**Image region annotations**
▼

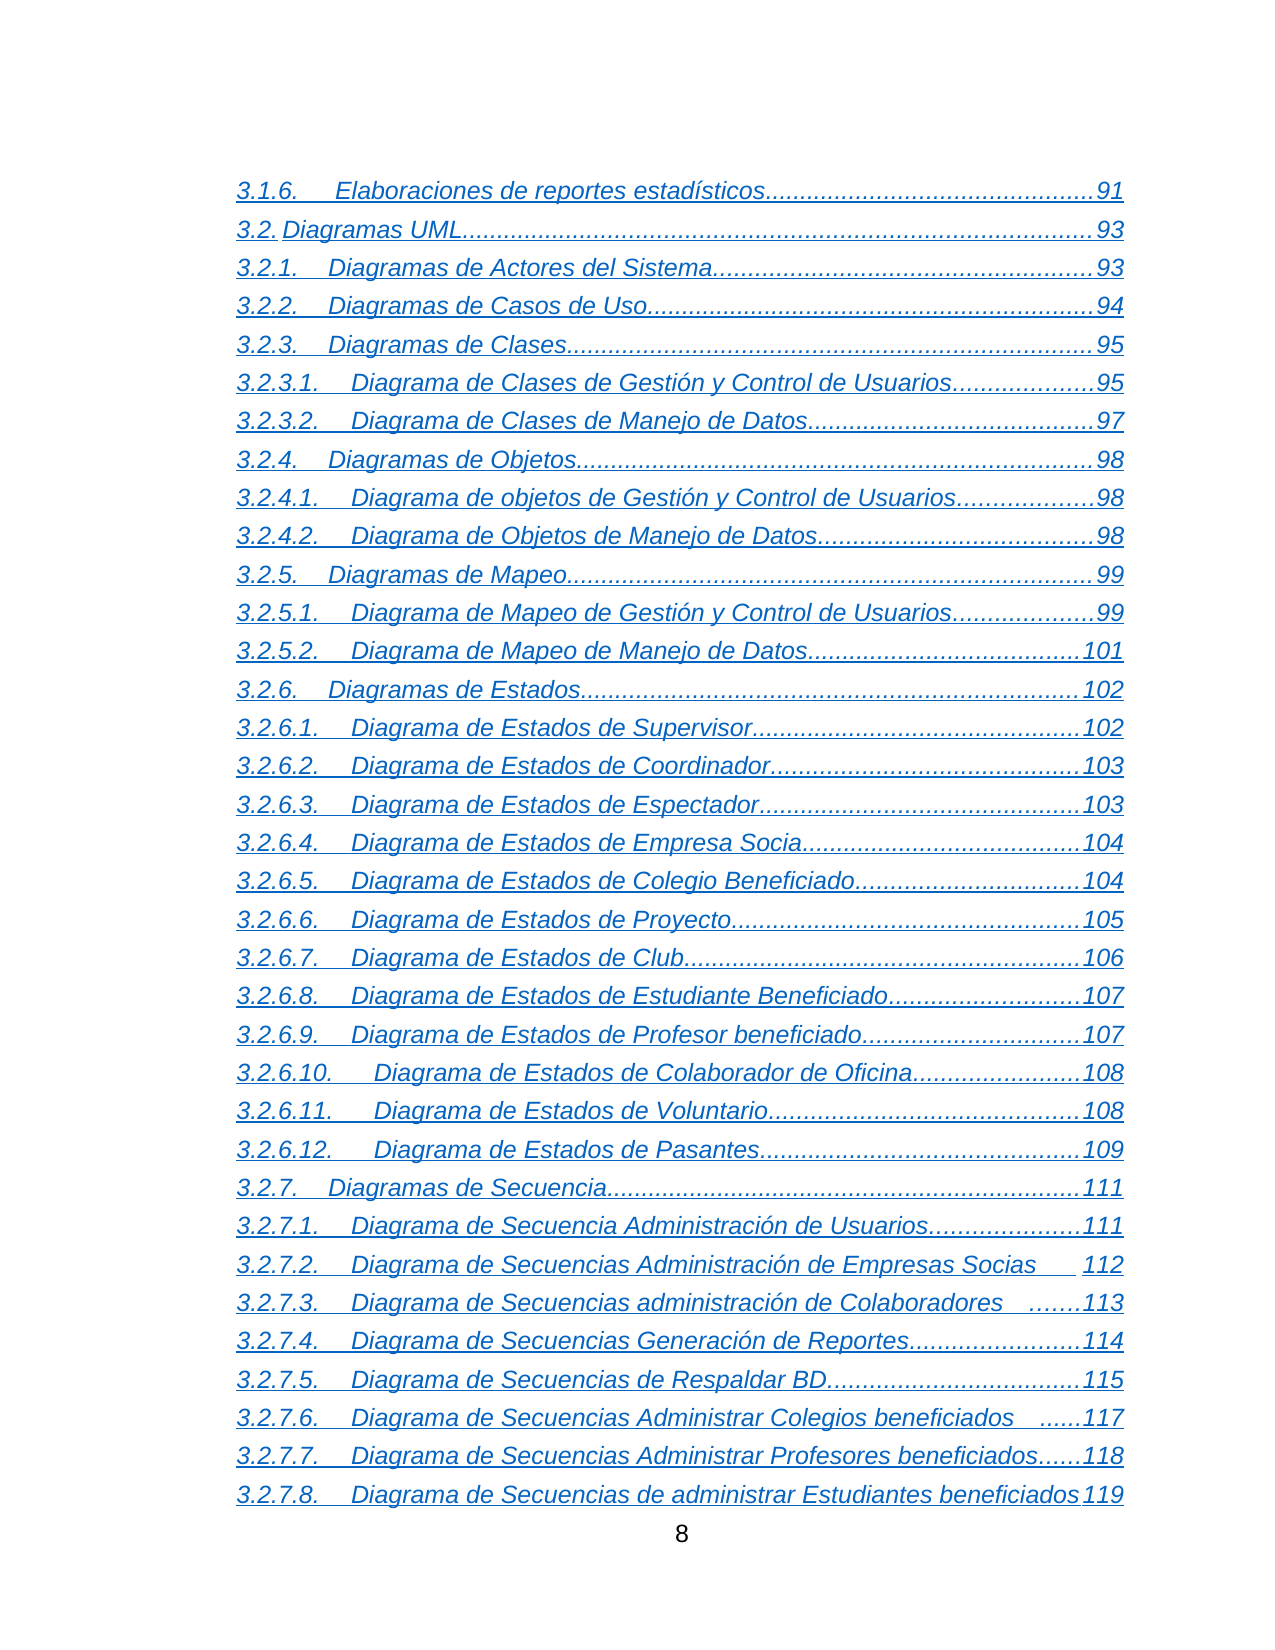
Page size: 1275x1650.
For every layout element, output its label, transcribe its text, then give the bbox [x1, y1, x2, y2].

text 3.2.5.1. Diagrama de Mapeo de Gestión y Control de Usuarios 90 [236, 599, 1127, 627]
text 3.2.6.8. Diagrama de Estados de Estudiante Beneficiado 97 [236, 982, 1127, 1010]
text 3.2.7.5. Diagrama de Secuencias de Respaldar BD. 104 [236, 1366, 1127, 1393]
text 3.2.6.7. Diagrama de Estados de Club 96 [236, 944, 1127, 972]
text 3.2.7.7. Diagrama de Secuencias Administrar Profesores beneficiados 106 [236, 1442, 1127, 1470]
text 3.2.6.12. Diagrama de Estados de Pasantes 99 [236, 1136, 1127, 1163]
text 3.2.7.4. Diagrama de Secuencias Generación de Reportes 103 [236, 1327, 1127, 1355]
text 3.2.4.1. Diagrama de objetos de Gestión y Control de Usuarios 89 [236, 484, 1127, 512]
text 3.2.6.4. Diagrama de Estados de Empresa Socia 94 [236, 829, 1127, 857]
text 3.2.1. Diagramas de Actores del Sistema 85 [236, 254, 1127, 282]
text 3.2.3.2. Diagrama de Clases de Manejo de Datos 88 [236, 407, 1127, 435]
text 3.2.7.1. Diagrama de Secuencia Administración de Usuarios 100 [236, 1212, 1127, 1240]
text 3.2.6. Diagramas de Estados 92 [236, 676, 1127, 703]
text 3.2.3.1. Diagrama de Clases de Gestión y Control de Usuarios 87 [236, 369, 1127, 397]
text 3.2.6.3. Diagrama de Estados de Espectador 93 [236, 791, 1127, 818]
text 3.2.7. Diagramas de Secuencia 100 [236, 1174, 1127, 1202]
text 3.1.6. Elaboraciones de reportes estadísticos 84 [236, 177, 1127, 205]
text 3.2.6.5. Diagrama de Estados de Colegio Beneficiado 94 [236, 867, 1127, 895]
text 3.2.3. Diagramas de Clases 87 [236, 331, 1127, 358]
text 3.2.6.6. Diagrama de Estados de Proyecto 95 [236, 906, 1127, 933]
text 3.2. Diagramas UML 85 [236, 216, 1127, 243]
text 3.2.4. Diagramas de Objetos 89 [236, 446, 1127, 473]
text 3.2.6.2. Diagrama de Estados de Coordinador 93 [236, 752, 1127, 780]
text 3.2.5. Diagramas de Mapeo 90 [236, 561, 1127, 588]
text 3.2.6.1. Diagrama de Estados de Supervisor 92 [236, 714, 1127, 742]
text 3.2.6.9. Diagrama de Estados de Profesor beneficiado 97 [236, 1021, 1127, 1048]
text 3.2.7.2. Diagrama de Secuencias Administración de Empresas Socias 101 [236, 1251, 1127, 1278]
text 3.2.7.3. Diagrama de Secuencias administración de Colaboradores 102 [236, 1289, 1127, 1317]
text 3.2.4.2. Diagrama de Objetos de Manejo de Datos 89 [236, 522, 1127, 550]
text 3.2.2. Diagramas de Casos de Uso 86 [236, 292, 1127, 320]
text 3.2.7.6. Diagrama de Secuencias Administrar Colegios beneficiados 105 [236, 1404, 1127, 1432]
text 3.2.6.10. Diagrama de Estados de Colaborador de Oficina 98 [236, 1059, 1127, 1087]
text 3.2.6.11. Diagrama de Estados de Voluntario 98 [236, 1097, 1127, 1125]
text 3.2.7.8. Diagrama de Secuencias de administrar Estudiantes beneficiados 107 [236, 1481, 1127, 1508]
text 3.2.5.2. Diagrama de Mapeo de Manejo de Datos 91 [236, 637, 1127, 665]
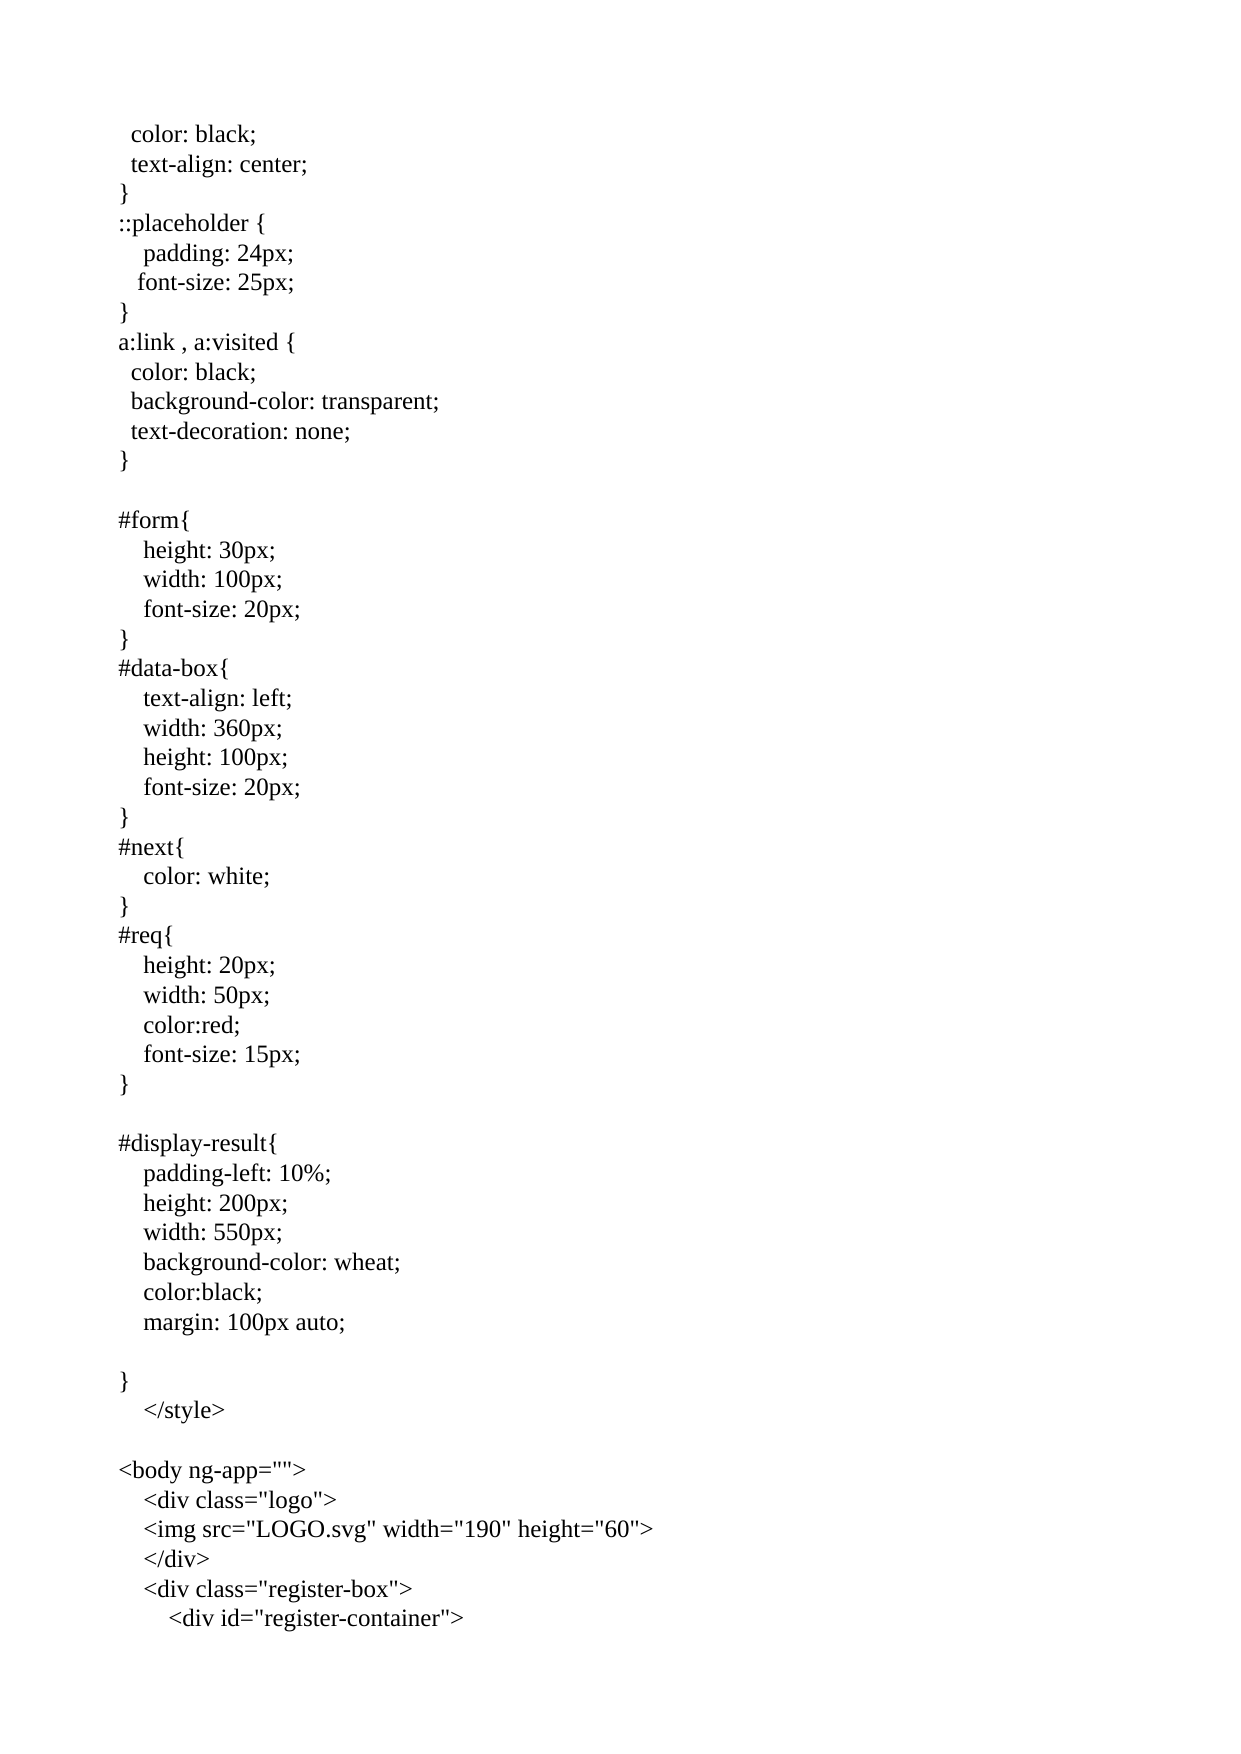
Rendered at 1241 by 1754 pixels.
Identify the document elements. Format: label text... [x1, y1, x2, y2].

text } [118, 623, 1122, 652]
text color: white; [118, 860, 1122, 890]
text color:red; [118, 1009, 1122, 1038]
text #data-box{ [118, 652, 1122, 682]
text text-align: left; [118, 682, 1122, 712]
text color: black; [118, 118, 1122, 148]
text } [118, 1365, 1122, 1395]
text height: 30px; [118, 534, 1122, 563]
text } [118, 177, 1122, 207]
text text-decoration: none; [118, 415, 1122, 445]
text color:black; [118, 1276, 1122, 1306]
text height: 200px; [118, 1187, 1122, 1217]
text font-size: 20px; [118, 593, 1122, 623]
text } [118, 1068, 1122, 1098]
text <body ng-app=""> [118, 1454, 1122, 1484]
text width: 550px; [118, 1217, 1122, 1246]
text } [118, 890, 1122, 920]
text padding: 24px; [118, 237, 1122, 267]
text a:link , a:visited { [118, 326, 1122, 356]
text background-color: wheat; [118, 1246, 1122, 1276]
text } [118, 445, 1122, 474]
text margin: 100px auto; [118, 1306, 1122, 1335]
text #display-result{ [118, 1127, 1122, 1157]
text height: 100px; [118, 742, 1122, 771]
text padding-left: 10%; [118, 1157, 1122, 1187]
text #form{ [118, 504, 1122, 534]
text width: 50px; [118, 979, 1122, 1009]
text font-size: 25px; [118, 267, 1122, 296]
text text-align: center; [118, 148, 1122, 177]
text } [118, 296, 1122, 326]
text ::placeholder { [118, 207, 1122, 237]
text </div> [118, 1543, 1122, 1573]
text </style> [118, 1395, 1122, 1424]
text <div class="register-box"> [118, 1573, 1122, 1602]
text <div class="logo"> [118, 1484, 1122, 1513]
text color: black; [118, 356, 1122, 385]
text font-size: 20px; [118, 771, 1122, 801]
text width: 100px; [118, 563, 1122, 593]
text height: 20px; [118, 949, 1122, 979]
text font-size: 15px; [118, 1038, 1122, 1068]
text } [118, 801, 1122, 831]
text background-color: transparent; [118, 385, 1122, 415]
text <div id="register-container"> [118, 1602, 1122, 1632]
text width: 360px; [118, 712, 1122, 742]
text #req{ [118, 920, 1122, 949]
text #next{ [118, 831, 1122, 860]
text <img src="LOGO.svg" width="190" height="60"> [118, 1513, 1122, 1543]
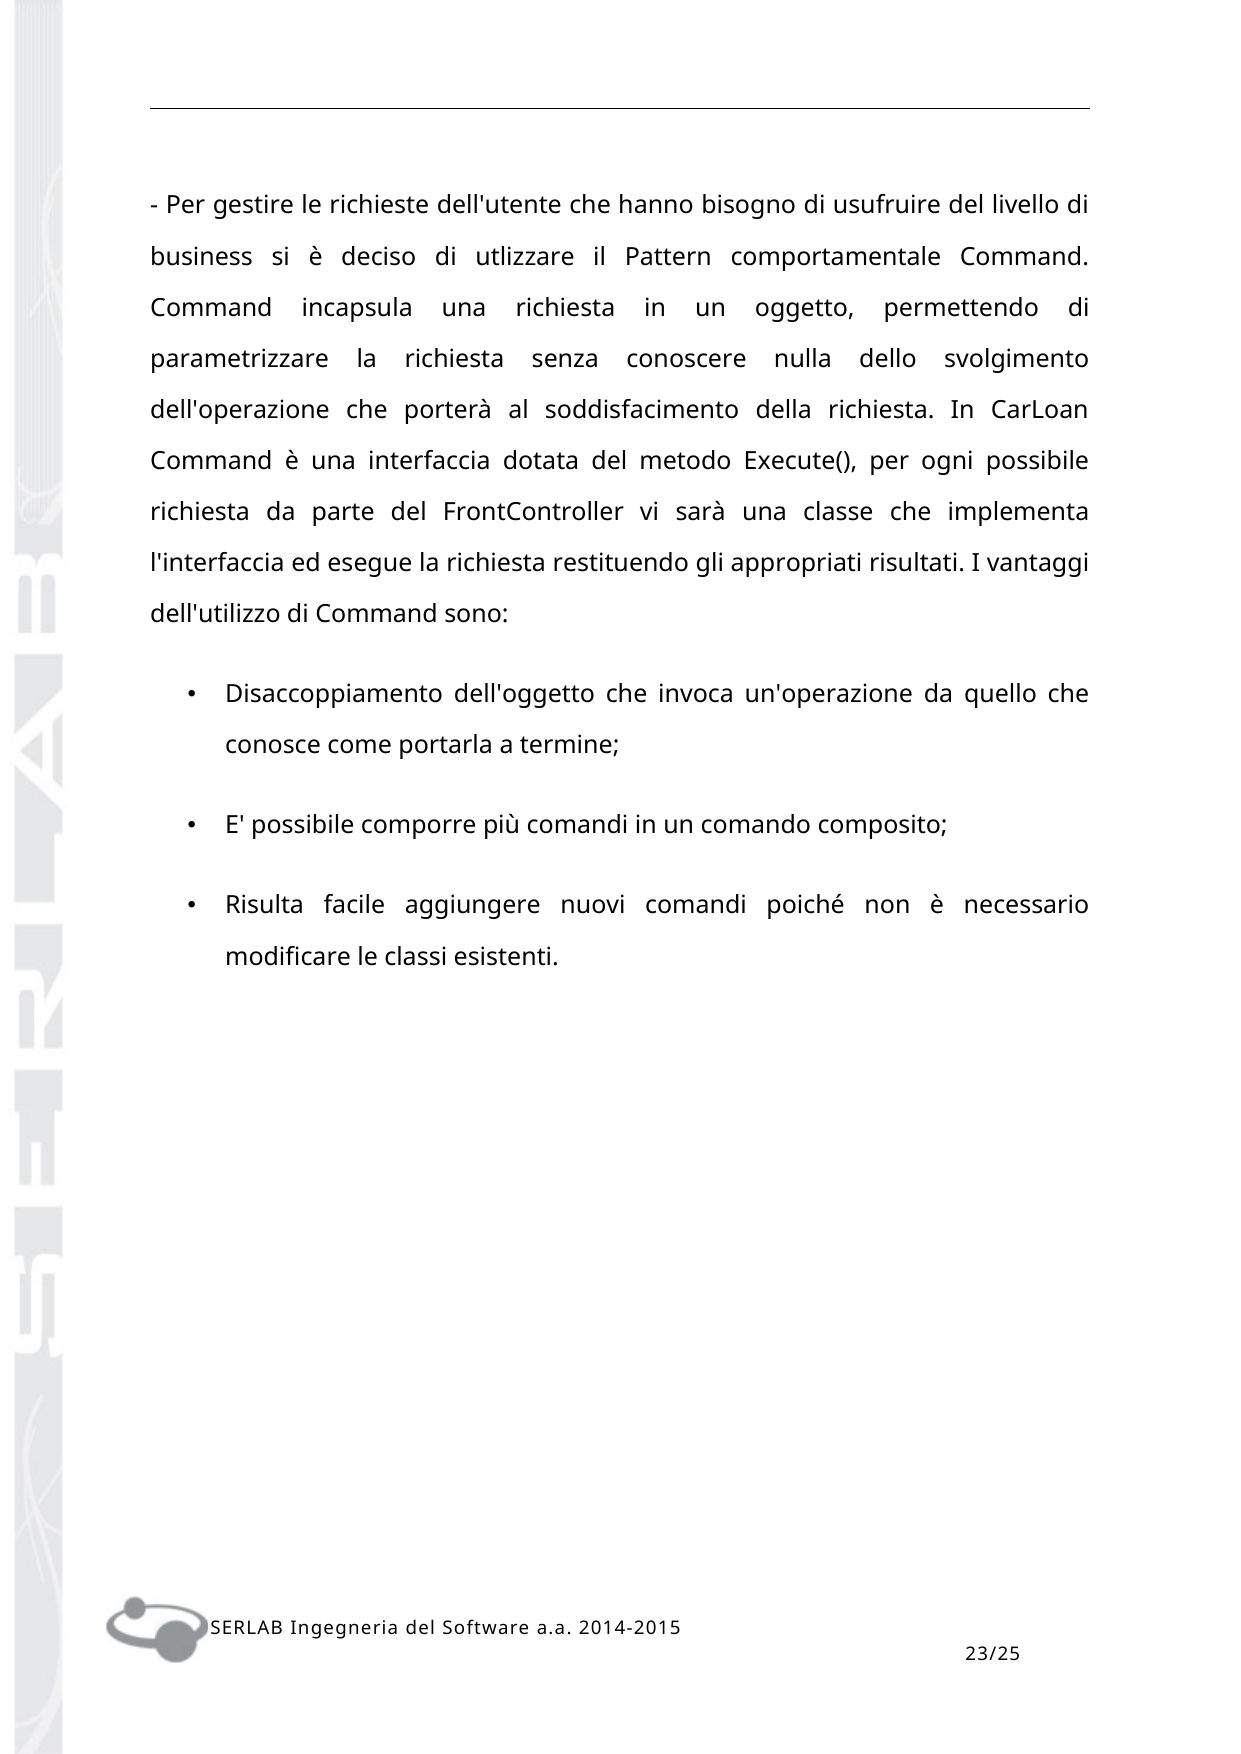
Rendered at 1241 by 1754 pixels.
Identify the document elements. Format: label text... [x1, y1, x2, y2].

▲

Copy word for word the lines from the start of the rows through the line containing "For every layout". Leave the pictures out of your answer.

Page size: 1275x1650.
For every layout element, output its label, transcribe its text, then give the bbox [x1, y1, x2, y2].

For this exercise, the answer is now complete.